Aim of the exercise. Transcribe the text read from every one of the records below verbatim, line for line, and omit the pictures from your output.

Provided entries.
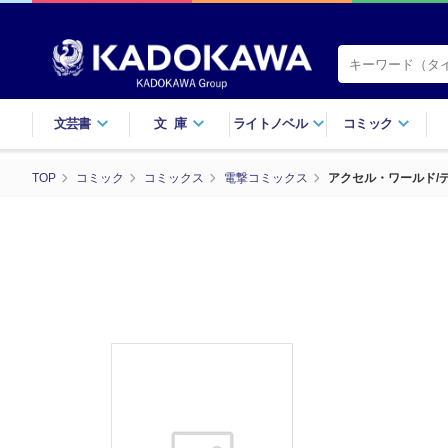
文芸書
文庫
ライトノベル
コミック
TOP
コミック
コミックス
電撃コミックス
アクセル・ワールド/デ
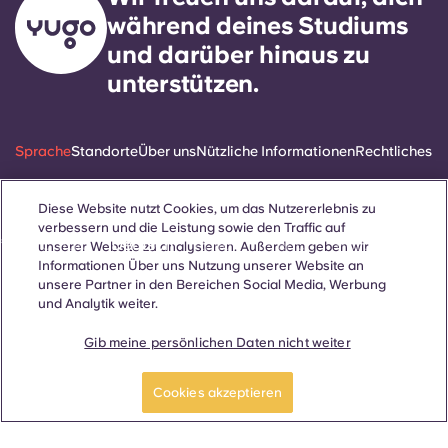
während deines Studiums
und darüber hinaus zu
unterstützen.
Sprache
Standorte
Über uns
Nützliche Informationen
Rechtliches
Diese Website nutzt Cookies, um das Nutzererlebnis zu
verbessern und die Leistung sowie den Traffic auf
ñol
Català
Deutsch
Italian
French
Portuguese
unserer Website zu analysieren. Außerdem geben wir
Informationen Über uns Nutzung unserer Website an
unsere Partner in den Bereichen Social Media, Werbung
und Analytik weiter.
Gib meine persönlichen Daten nicht weiter
Kontakt
Cookies akzeptieren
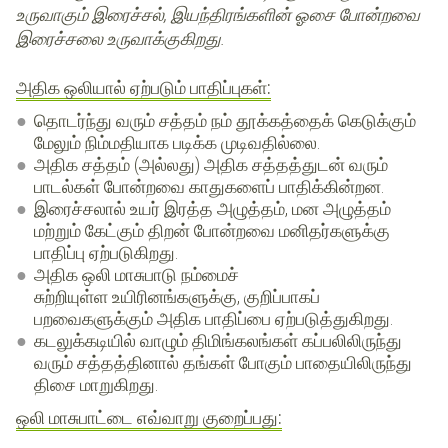
உருவாகும் இரைச்சல், இயந்திரங்களின் ஓசை போன்றவை
இரைச்சலை உருவாக்குகிறது.
அதிக ஒலியால் ஏற்படும் பாதிப்புகள்:
தொடர்ந்து வரும் சத்தம் நம் தூக்கத்தைக் கெடுக்கும்
மேலும் நிம்மதியாக படிக்க முடிவதில்லை.
அதிக சத்தம் (அல்லது) அதிக சத்தத்துடன் வரும்
பாடல்கள் போன்றவை காதுகளைப் பாதிக்கின்றன.
இரைச்சலால் உயர் இரத்த அழுத்தம், மன அழுத்தம்
மற்றும் கேட்கும் திறன் போன்றவை மனிதர்களுக்கு
பாதிப்பு ஏற்படுகிறது.
அதிக ஒலி மாசுபாடு நம்மைச்
சுற்றியுள்ள உயிரினங்களுக்கு, குறிப்பாகப்
பறவைகளுக்கும் அதிக பாதிப்பை ஏற்படுத்துகிறது.
கடலுக்கடியில் வாழும் திமிங்கலங்கள் கப்பலிலிருந்து
வரும் சத்தத்தினால் தங்கள் போகும் பாதையிலிருந்து
திசை மாறுகிறது.
ஒலி மாசுபாட்டை எவ்வாறு குறைப்பது:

Exercise result.
文芸書
文庫
ライトノベル
コミック
TOP
コミック
コミックス
電撃コミックス
アクセル・ワールド/デ
während deines Studiums
und darüber hinaus zu
unterstützen.
Sprache
Standorte
Über uns
Nützliche Informationen
Rechtliches
Diese Website nutzt Cookies, um das Nutzererlebnis zu
verbessern und die Leistung sowie den Traffic auf
ñol
Català
Deutsch
Italian
French
Portuguese
unserer Website zu analysieren. Außerdem geben wir
Informationen Über uns Nutzung unserer Website an
unsere Partner in den Bereichen Social Media, Werbung
und Analytik weiter.
Gib meine persönlichen Daten nicht weiter
Kontakt
Cookies akzeptieren
உருவாகும் இரைச்சல், இயந்திரங்களின் ஓசை போன்றவை
இரைச்சலை உருவாக்குகிறது.
அதிக ஒலியால் ஏற்படும் பாதிப்புகள்:
தொடர்ந்து வரும் சத்தம் நம் தூக்கத்தைக் கெடுக்கும்
மேலும் நிம்மதியாக படிக்க முடிவதில்லை.
அதிக சத்தம் (அல்லது) அதிக சத்தத்துடன் வரும்
பாடல்கள் போன்றவை காதுகளைப் பாதிக்கின்றன.
இரைச்சலால் உயர் இரத்த அழுத்தம், மன அழுத்தம்
மற்றும் கேட்கும் திறன் போன்றவை மனிதர்களுக்கு
பாதிப்பு ஏற்படுகிறது.
அதிக ஒலி மாசுபாடு நம்மைச்
சுற்றியுள்ள உயிரினங்களுக்கு, குறிப்பாகப்
பறவைகளுக்கும் அதிக பாதிப்பை ஏற்படுத்துகிறது.
கடலுக்கடியில் வாழும் திமிங்கலங்கள் கப்பலிலிருந்து
வரும் சத்தத்தினால் தங்கள் போகும் பாதையிலிருந்து
திசை மாறுகிறது.
ஒலி மாசுபாட்டை எவ்வாறு குறைப்பது:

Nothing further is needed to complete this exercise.